Uganda Safeguarding Financial Stability
Uganda’s central bank has said that the country’s financial stability has been maintained so far, despite the continuing COVID-19 pandemic’s impact on the east African country’s economy.
Reports indicate that the central bank’s monetary policy has remained flexible since June. As a result, private sector credit growth and loan repayments have continued to benefit from this.
Banking system liquidity circumstances continued to improve during this quarter, in part because of the BOU’s policies and significant deposit growth.
Interest rates for short-term loans have fallen to a more reasonable 7.3 percent and 6.8 percent in September, down from 10.2% and 8.7%, respectively, in the same time period the previous year.
Additionally, inflows of foreign capital into Uganda’s financial markets increased, providing banks with more cash and maintaining the sturdiness of the Ugandan shilling. When the global financial markets were at their most uncertain and risk-averse in March and April, this reversed the pattern of outflows that had been taking place.
While loan growth remained modest and deposit growth increased, banks saw a rise in liquidity assets, which was mostly supported by the expanding investment in government securities. Liquid assets have increased the banking sector’s capacity for dealing with systemic liquidity risk, according to this research.
Investments climbed by 24.7 percent, resulting in a 19.0 percent increase in total assets.
About 40% of the government’s domestic debt is held by commercial banks. Risk aversion is largely to blame for this surge in government debt investment, which has risen as a result of the epidemic.
Central Bank COVID-19 credit relief program has also helped reduce NPLs, since it has enabled debtors to renegotiate their debts and take advantage of loan repayment extensions.

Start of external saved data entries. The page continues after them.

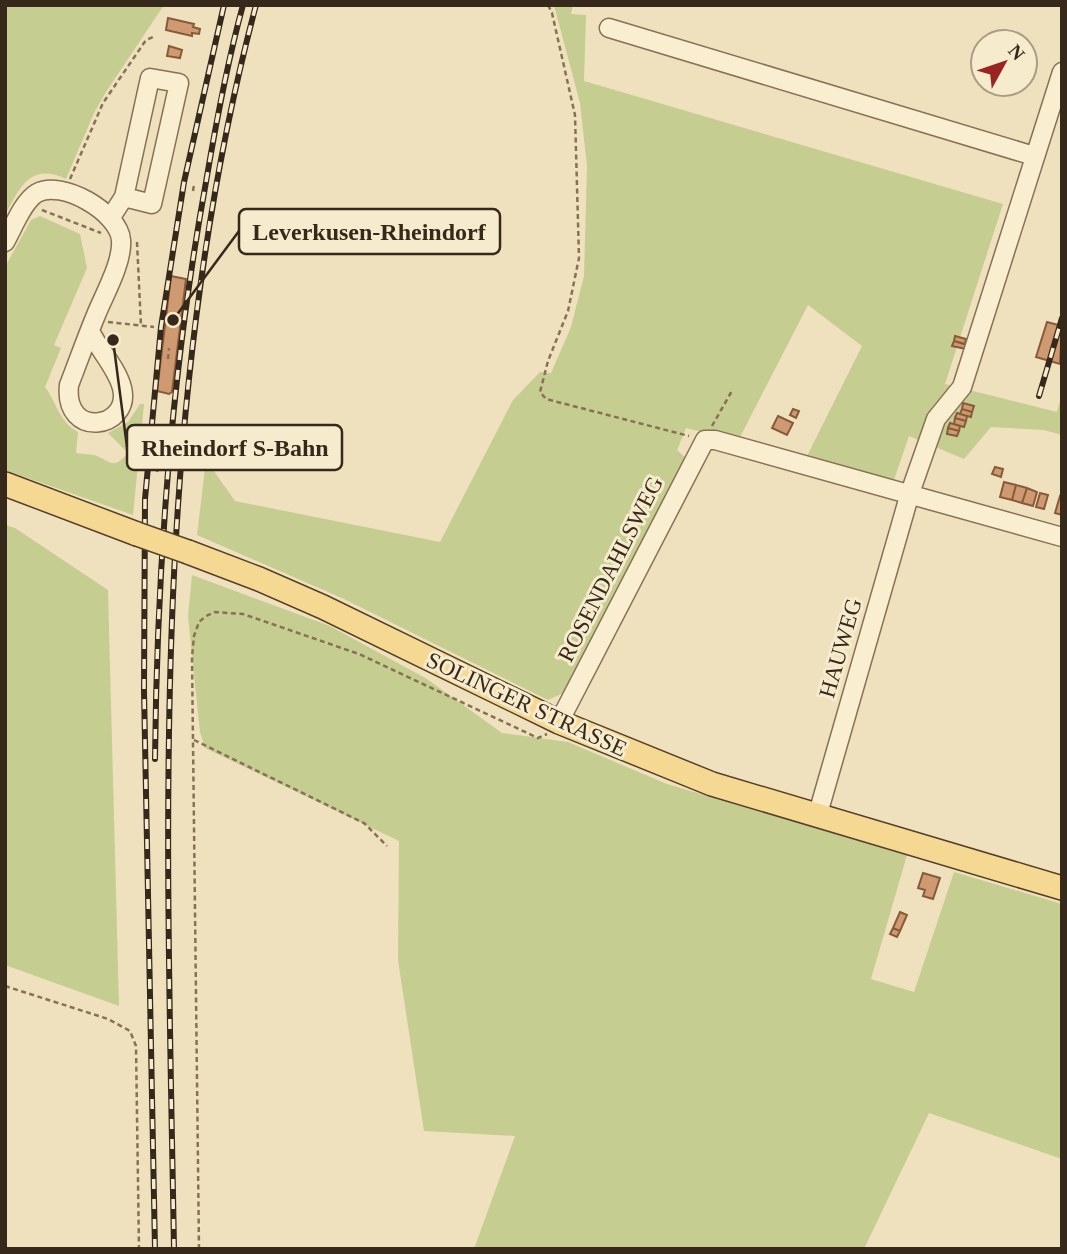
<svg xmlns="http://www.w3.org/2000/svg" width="1067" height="1254" viewBox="0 0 1067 1254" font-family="'Times New Roman',serif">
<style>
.green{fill:#c5cd91}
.building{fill:#cf9a71;stroke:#875b3a;stroke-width:2}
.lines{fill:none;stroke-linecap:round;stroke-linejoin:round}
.minor-casing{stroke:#877155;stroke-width:21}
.major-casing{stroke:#553f2a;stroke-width:26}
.path{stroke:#877155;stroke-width:2.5;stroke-dasharray:5 3.5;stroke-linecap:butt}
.minor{stroke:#faeed0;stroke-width:18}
.major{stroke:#f5d892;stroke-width:23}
.rail-casing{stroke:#36291b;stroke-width:6}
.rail{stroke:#f6ebcc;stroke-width:3.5;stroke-dasharray:10;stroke-linecap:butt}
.major-bridge-casing{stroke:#553f2a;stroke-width:26;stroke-linecap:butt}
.major-bridge{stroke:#f5d892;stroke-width:23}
.labels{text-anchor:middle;stroke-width:6;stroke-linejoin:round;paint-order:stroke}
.street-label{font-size:23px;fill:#36291b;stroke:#f6ebcc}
.leader{fill:none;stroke:#36291b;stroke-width:2.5}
.callout-dot{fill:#36291b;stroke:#f6ebcc;stroke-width:2.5}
.callout{fill:#f6ebcc;stroke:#36291b;stroke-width:2.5}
.callout-label{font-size:24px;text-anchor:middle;font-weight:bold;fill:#36291b}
</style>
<rect width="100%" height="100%" fill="#efe1bd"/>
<!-- green -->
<path class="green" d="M5 5H164L106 92 94 113 66 179C30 162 20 188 5 215Z
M554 5H573L571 14 586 15 584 81 1003 204 945 384 1057 412 1062 393V435L1044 430 991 427 964 459 909 436 893 483 805 460 862 346 808 305 738 441 686 428 677 450 688 460 563 693 548 700 344 599 197 535 206 460 235 501 440 542 513 400 540 372 551 373 571 327 584 276 587 166 580 103Z
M40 216 80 234 87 268 54 345 61 348 45 387C57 403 59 422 78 432L76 453C82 454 88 454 94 455 112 461 112 471 128 453L108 433 128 422 140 404H144L133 515 5 470V267L31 220Z
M5 525 15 528 108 590 119 1006 5 965Z
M192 575 330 626 427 679 502 733 568 742 667 784 907 855 871 979 914 992 954 872 1062 904V1159L929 1113 864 1249H474L515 1136 424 1131 398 960 399 841 205 748 200 732 188 616Z"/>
<!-- building -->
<path class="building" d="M168 18 194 24 193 27 200 29 199 34 192 33V36L166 30Z
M169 46 182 50 180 58 167 56Z
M171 276 186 279 172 392 169 394 157 391Z
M1047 322 1062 326 1060 364 1036 357Z
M955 336 966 339 965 344 954 341Z
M954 341 967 345 966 349 952 346Z
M963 403 974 406 972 412 962 409Z
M793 409 799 411 796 418 790 415Z
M962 409 972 412 971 417 960 414Z
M957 413 967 416 966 421 955 418Z
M778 416 793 423 787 435 772 428Z
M955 418 966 421 964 427 954 424Z
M950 423 960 426 959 431 948 428Z
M948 428 959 431 957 436 947 434Z
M995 467 1003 469 1001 477 992 474Z
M1004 482 1016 485 1012 500 1000 497Z
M1016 485 1027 488 1022 503 1012 500Z
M1027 488 1037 492 1033 506 1022 503Z
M1040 493 1048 495 1044 509 1036 507Z
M1060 496 1062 497V515L1055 513Z
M923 873 940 878 933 899 923 896 925 890 918 888Z
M900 912 907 915 900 931 893 928Z
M893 928 900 931 897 937 890 934Z"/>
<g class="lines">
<!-- minor casing -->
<g class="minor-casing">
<path id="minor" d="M609 28 1034 156
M111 217 124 197 150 78 179 83 152 204 124 197
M5 242C13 228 23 201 37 193 61 179 119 212 121 240 123 262 104 295 96 315 86 339 78 362 69 385 63 440 132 429 122 388 117 368 99 350 90 331
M559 722 705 440H715L1062 537
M817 817 910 493 936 419 962 387 1062 72"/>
</g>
<!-- major casing -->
<g class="major-casing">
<path id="major" d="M5 484 137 534
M188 552 259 579 323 607 559 722 712 784 1062 888"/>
</g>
<!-- path -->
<path class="path" d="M548 5 552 13 575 115 579 258 568 311 548 361 540 392 546 399 689 436
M70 179 103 103 146 40 153 37
M193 191 194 185
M42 210 101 233
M137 242 141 326
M108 322 154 327
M168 359 169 348
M712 426 733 389
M157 472 158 467
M194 740 364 823 387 846
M5 986 108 1019 130 1031 136 1046 139 1249
M199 1249 192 657 194 636 199 622 206 616 215 612 243 614 359 654 538 738 547 734"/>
<!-- minor -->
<use href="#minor" class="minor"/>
<!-- major -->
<use href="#major" class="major"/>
<!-- rail casing -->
<g class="rail-casing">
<path id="rail" d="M1039 396 1062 318
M155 759C157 565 171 373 206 182 216 123 227 63 243 5
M155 1249 144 691 145 499 161 327 184 182 224 5
M174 1249C167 833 148 411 256 5"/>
</g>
<!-- rail -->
<use href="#rail" class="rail"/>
<!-- major-bridge casing -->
<g class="major-bridge-casing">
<path id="major-bridge" d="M137 534 188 552"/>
</g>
<!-- major-bridge -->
<use href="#major-bridge" class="major-bridge"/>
</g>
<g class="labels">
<!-- street labels -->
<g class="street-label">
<text transform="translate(610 569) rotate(-63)" y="8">ROSENDAHLSWEG</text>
<text transform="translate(840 648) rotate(-74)" y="8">HAUWEG</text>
<text transform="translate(527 704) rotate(25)" y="8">SOLINGER STRASSE</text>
</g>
</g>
<!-- callouts -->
<path class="leader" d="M173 320L239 231M113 340L127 447"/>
<g class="callout-dot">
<circle cx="173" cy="320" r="7"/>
<circle cx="113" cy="340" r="7"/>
</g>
<g class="callout">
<rect x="239" y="209" width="261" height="45" rx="7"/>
<rect x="127" y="425" width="215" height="45" rx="7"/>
</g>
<g class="callout-label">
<text x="369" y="240">Leverkusen-Rheindorf</text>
<text x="235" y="456">Rheindorf S-Bahn</text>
</g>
<!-- border -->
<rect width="1067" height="1254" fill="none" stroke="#36291b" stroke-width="14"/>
<!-- north arrow -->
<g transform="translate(1004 63) rotate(50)"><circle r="33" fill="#f6ebcc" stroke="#a99d85" stroke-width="2"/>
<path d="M0-5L12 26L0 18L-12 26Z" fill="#992523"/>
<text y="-10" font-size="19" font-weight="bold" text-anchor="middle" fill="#36291b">N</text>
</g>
</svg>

The short-term risks to financial stability originating from the epidemic have been substantially limited, but the prognosis remains very unpredictable and is dependent on the development of the pandemic and the rate of economic recovery, according to the research.
Using digital or electronic transactions such as mobile money is one way to minimize the spread of COVID-19. The research warns that doing so may increase cyber risk, fraud, and operational risk.